Anhand von Beispielen aus allen kunstgeschichtlichen Epochen geht es um Gestaltungs-ideale wie Harmonien, Symmetrien, Proportionsschemas und den Goldenen Schnitt. Schließlich geht es auch um grundlegende kunsttheoretische Fragen einer autonomen beziehungsweise engagierten Kunst und um das Verhältnis des Schönen zu den Idealen des ›Wahren‹ und ›Guten‹.

Der Vortrag beginnt um 19 Uhr in der Q Galerie für Kunst Schorndorf, Karlstr. 19, Schorndorf. Der Eintritt inklusive Führung kostet 8 Euro, 6 Euro ermäßigt. Eine Anmeldung ist erforderlich per E-Mails an anmeldung@kulturforum-schorndorf.de. Die Ausstellung ist noch bis zum 15. November zu besichtigen.

Über Künstler und Ausstellung

»Jedes Objekt versteckt eine potenzielle Kreativität in sich. Wenn wir aber unsere Umgebung anschauen, sehen wir nur die gewöhnlichen Ansichten und Wiederholungen. Diese Normalität stört mich.« (Sakir Gökçeba: Minifesto)

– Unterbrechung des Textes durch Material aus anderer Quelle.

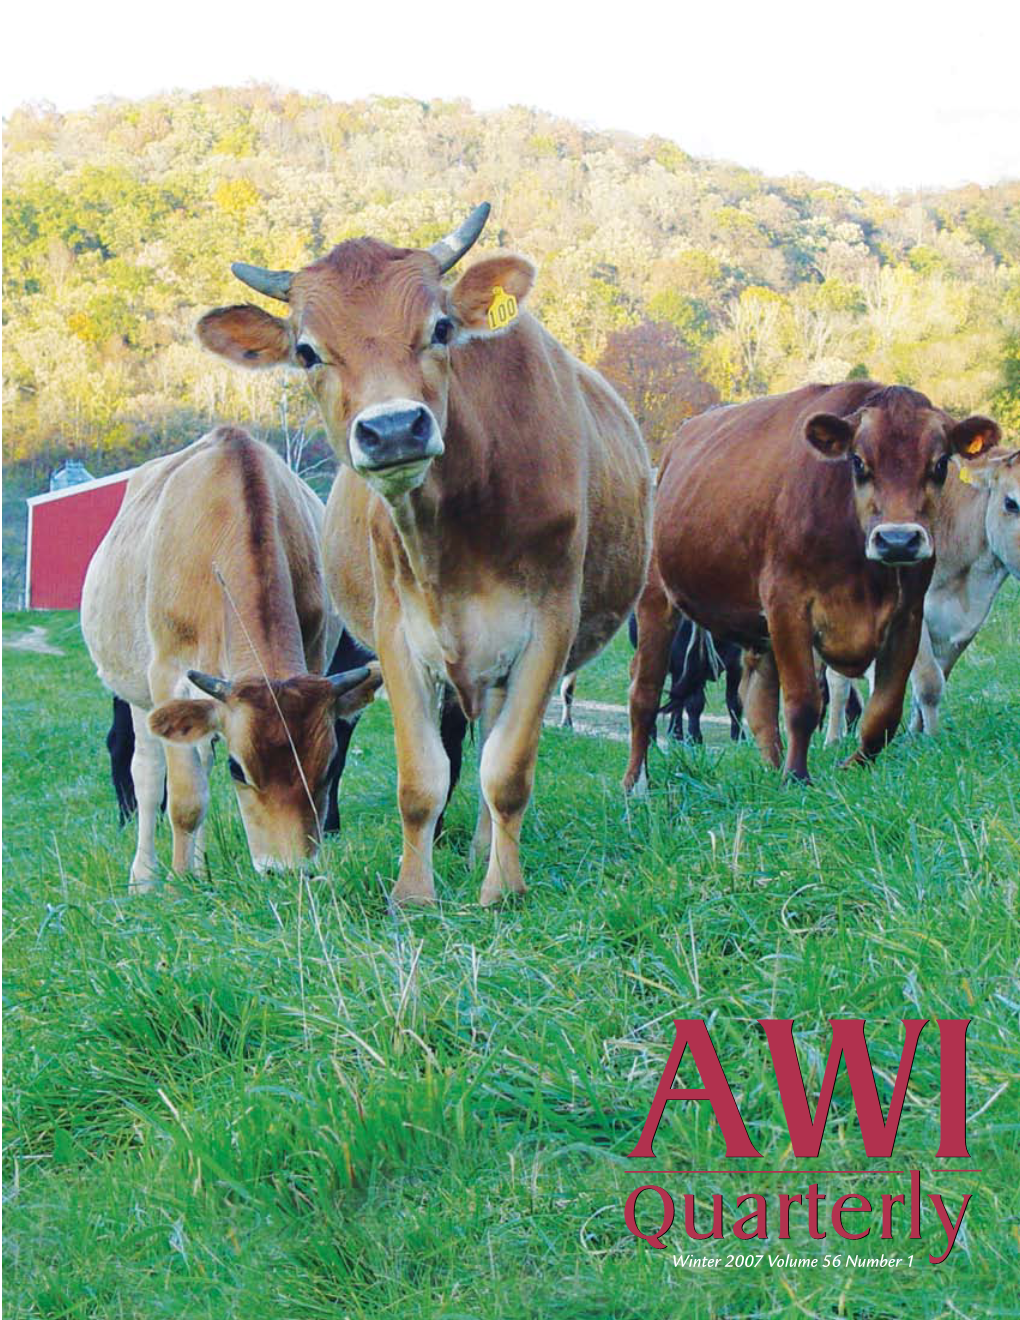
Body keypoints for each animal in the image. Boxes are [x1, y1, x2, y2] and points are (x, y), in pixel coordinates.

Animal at [80, 427, 382, 892]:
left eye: (328, 765)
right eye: (238, 769)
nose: (286, 870)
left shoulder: (314, 658)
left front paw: (193, 871)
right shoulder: (167, 673)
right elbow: (185, 798)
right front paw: (179, 883)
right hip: (133, 691)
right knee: (145, 771)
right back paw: (144, 876)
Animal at [196, 203, 651, 908]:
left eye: (440, 327)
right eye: (306, 351)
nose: (391, 430)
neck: (449, 538)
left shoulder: (550, 624)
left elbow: (507, 772)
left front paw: (503, 889)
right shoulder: (396, 633)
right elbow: (420, 779)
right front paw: (412, 896)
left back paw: (485, 853)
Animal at [625, 385, 997, 786]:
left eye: (941, 463)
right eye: (857, 462)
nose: (898, 540)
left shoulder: (908, 615)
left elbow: (884, 713)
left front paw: (847, 766)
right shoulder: (788, 605)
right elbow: (803, 701)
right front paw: (797, 777)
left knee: (757, 698)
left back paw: (771, 767)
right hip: (655, 599)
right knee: (644, 692)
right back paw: (636, 783)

Und genau diese Normalität bricht er mit seiner Kunst und ändert damit unseren Blick auf die Welt. Er macht das Kleine und Nebensächliche zu seinem Gegenstand: Hemdkragen und Gartenschläuche, Wäscheklammern und Nägel. Seine Arbeiten öffnen uns die Augen für das Wunderbare in unserer Nähe. Gökçebas Werk ist vielschichtig und generiert aus der Einfachheit des Verfahrens nichts weniger als eine magische Kraft: Aus seinen Fundobjekten wird genau in dem Moment Kunst, in dem er sie als Ornament neu anordnet.